File.ctime got reset when note properties were edited using Claude Code and CLI

I don’t know if this belongs here, because I don’t know if it’s a bug. I just wanted to have some feedback on it.

I was renaming two frontmatter properties across about 53 notes — just a simple find-and-replace on property names in the YAML. I used claude code (and have the CLI installed and active) to do it in bulk, it looks like it modified the files directly on disk. Afterward, I noticed that all 53 notes were showing today’s date as their creation date in my Base views.

The problem is that this seems to have reset file.ctime. Not sure if that’s expected behavior. So Obsidian now thinks all those notes were created today, which completely breaks any query or view that uses file.ctime to filter or sort by creation date — things like “notes created this year” or “on this day” views.
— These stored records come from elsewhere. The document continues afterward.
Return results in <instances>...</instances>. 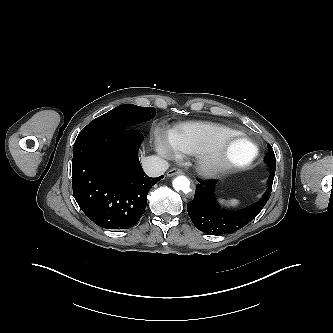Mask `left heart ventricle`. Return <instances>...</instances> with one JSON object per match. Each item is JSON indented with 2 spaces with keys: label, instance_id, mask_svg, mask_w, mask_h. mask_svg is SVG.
<instances>
[{
  "label": "left heart ventricle",
  "instance_id": "left-heart-ventricle-1",
  "mask_svg": "<svg viewBox=\"0 0 333 333\" xmlns=\"http://www.w3.org/2000/svg\"><path fill=\"white\" fill-rule=\"evenodd\" d=\"M250 152V147L243 143H237L230 146V153L236 159L246 157Z\"/></svg>",
  "mask_w": 333,
  "mask_h": 333
}]
</instances>
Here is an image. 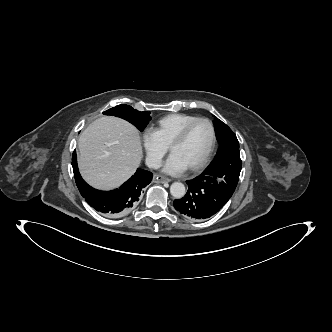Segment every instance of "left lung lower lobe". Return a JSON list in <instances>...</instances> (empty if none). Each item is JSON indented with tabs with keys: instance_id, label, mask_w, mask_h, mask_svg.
<instances>
[{
	"instance_id": "obj_1",
	"label": "left lung lower lobe",
	"mask_w": 332,
	"mask_h": 332,
	"mask_svg": "<svg viewBox=\"0 0 332 332\" xmlns=\"http://www.w3.org/2000/svg\"><path fill=\"white\" fill-rule=\"evenodd\" d=\"M239 154V149L235 150ZM188 191L186 195L174 200L175 209L187 218L205 220L215 215L230 199L224 193L215 189L201 176L186 182Z\"/></svg>"
}]
</instances>
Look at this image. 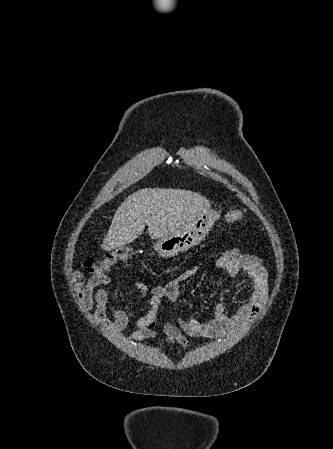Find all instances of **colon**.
I'll return each instance as SVG.
<instances>
[{"label":"colon","instance_id":"5ec220e1","mask_svg":"<svg viewBox=\"0 0 333 449\" xmlns=\"http://www.w3.org/2000/svg\"><path fill=\"white\" fill-rule=\"evenodd\" d=\"M244 210H233L225 214L226 223H234L244 218ZM132 255V250L128 247H121L107 251L102 255L87 258L83 263V268L91 274H104L118 262L127 260Z\"/></svg>","mask_w":333,"mask_h":449}]
</instances>
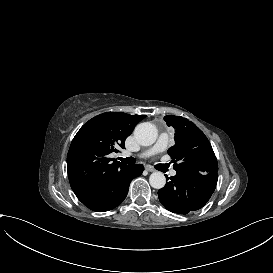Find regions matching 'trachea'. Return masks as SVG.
I'll list each match as a JSON object with an SVG mask.
<instances>
[{
    "label": "trachea",
    "instance_id": "trachea-1",
    "mask_svg": "<svg viewBox=\"0 0 273 273\" xmlns=\"http://www.w3.org/2000/svg\"><path fill=\"white\" fill-rule=\"evenodd\" d=\"M118 160H120L121 162H123L124 164H128V165H134L136 160L133 157H128V158H118Z\"/></svg>",
    "mask_w": 273,
    "mask_h": 273
}]
</instances>
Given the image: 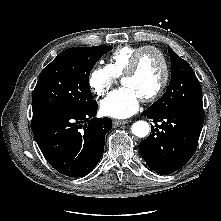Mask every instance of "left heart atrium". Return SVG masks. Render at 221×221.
Masks as SVG:
<instances>
[{
  "mask_svg": "<svg viewBox=\"0 0 221 221\" xmlns=\"http://www.w3.org/2000/svg\"><path fill=\"white\" fill-rule=\"evenodd\" d=\"M140 97L128 86H123L100 103V111L106 116L124 119L132 116L139 108Z\"/></svg>",
  "mask_w": 221,
  "mask_h": 221,
  "instance_id": "left-heart-atrium-1",
  "label": "left heart atrium"
}]
</instances>
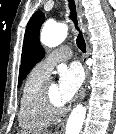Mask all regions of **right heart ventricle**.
Returning a JSON list of instances; mask_svg holds the SVG:
<instances>
[{
  "mask_svg": "<svg viewBox=\"0 0 116 134\" xmlns=\"http://www.w3.org/2000/svg\"><path fill=\"white\" fill-rule=\"evenodd\" d=\"M47 76L35 67L25 79L18 112V122L23 130L42 131L54 121L55 117L47 113L40 102V91Z\"/></svg>",
  "mask_w": 116,
  "mask_h": 134,
  "instance_id": "obj_1",
  "label": "right heart ventricle"
}]
</instances>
Things I use for my review prompts.

Luckily I had a date created frontmatter property that survived, so my workflow wasn’t completely destroyed. But it would be great if Obsidian tracked creation dates internally — recorded the first time it ever saw a note. Does file.ctime rely on the filesystem? That way, no matter what happens to the file outside Obsidian, the original creation date stays intact.

I’ve used the custom property because it seemed more stable as a non-technical person. So, I’m glad I did it that way (for now).

This may or may not in the future, but all my notes have a created and modified property. As you can guess my templates set created when the note is created therefore no dependency on filesystem ctime which can be updated if using external tools. I use the linter plugin to format my notes and have it update modified when I change content on a note. This workflow works for me. YMMV.

I am using a similar (if not identical) approach. I base my queries on when I change something, not on when I touch a note. This is part of the reason I added a user-defined property.

UPDATE: Claude and I have been doing some thinking on this issue. This is a summary Claude wrote up of everything we did after my trials and testings.

If you use Claude Code to help manage your Obsidian vault on Windows, you may or may not have noticed that notes Claude edits end up showing today’s date in any Bases views or Dataview queries that rely on file.ctime. It looks like Claude is creating brand new files when it’s actually just editing ones that have been in your vault for years.

The root cause is a Windows thing, not really a Claude thing. When Node.js (which powers Claude Code) writes to a file, it opens it using a Windows flag called CREATE_ALWAYS. Despite the name, this doesn’t literally delete and recreate the file — but Windows does reset the CreationTime as part of that operation, even on an existing file. On Linux/Mac this isn’t an issue because ctime means something different there, but on Windows it corrupts your creation timestamps.

The fix: a PostToolUse hook

Claude Code supports hooks — shell commands that run automatically after tool calls. We can use this to run a PowerShell script after every Edit or Write that reads the date created frontmatter property and restores the file’s CreationTime to match.

First, create the script at .claude/hooks/restore-ctime.ps1 inside your vault:

  try {
      $inputJson = [Console]::In.ReadToEnd()
      $data = $inputJson | ConvertFrom-Json
      $filePath = $data.tool_input.file_path

      if (-not $filePath -or -not ($filePath -like '*.md')) { exit 0 }
      if (-not (Test-Path $filePath)) { exit 0 }

      $content = Get-Content $filePath -Raw -Encoding UTF8

      if ($content -match '(?m)^date created:\s*(\d{4}-\d{2}-\d{2}[^\r\n]*)') {
          $dateStr = $matches[1].Trim()
          if ($dateStr) {
              $date = [DateTime]::Parse($dateStr)
              (Get-Item $filePath).CreationTime = $date
          }
      }
  } catch {}

  exit 0

Then wire it up in .claude/settings.local.json inside your vault (create it if it doesn’t exist):

  {
    "hooks": {
      "PostToolUse": [
        {
          "matcher": "Edit|Write",
          "hooks": [
            {
              "type": "command",
              "command": "powershell.exe -NoProfile -ExecutionPolicy Bypass -File
  'C:/path/to/your/vault/.claude/hooks/restore-ctime.ps1'"
            }
          ]
        }
      ]
    }
  }

Restart Claude Code and it’s live. Every time Claude edits a note that has a date created (this is my user defined and template integrated name) property in its frontmatter, the script silently restores CreationTime to match. Notes without date created are left alone.

A couple of caveats:

  • This only works if you’re consistently filling in date created in your frontmatter. If the property is empty or missing, the script skips the file.

  • For notes that were already affected before you set this up, you can restore them manually with PowerShell:

    • (Get-Item 'path/to/note.md').CreationTime = [DateTime]::Parse('your-original-date')
  • This is Windows-specific. Mac/Linux users don’t have this problem.

Hopefully this saves someone else the headache of figuring out why all their “old” notes suddenly look brand new.



NOTE: The code is what Claude created and inserted into my vault. I have the original saved as .archive just in case. I’ve tested it and it’s worked. Use if you like. But I wanted to at least share what I’d found.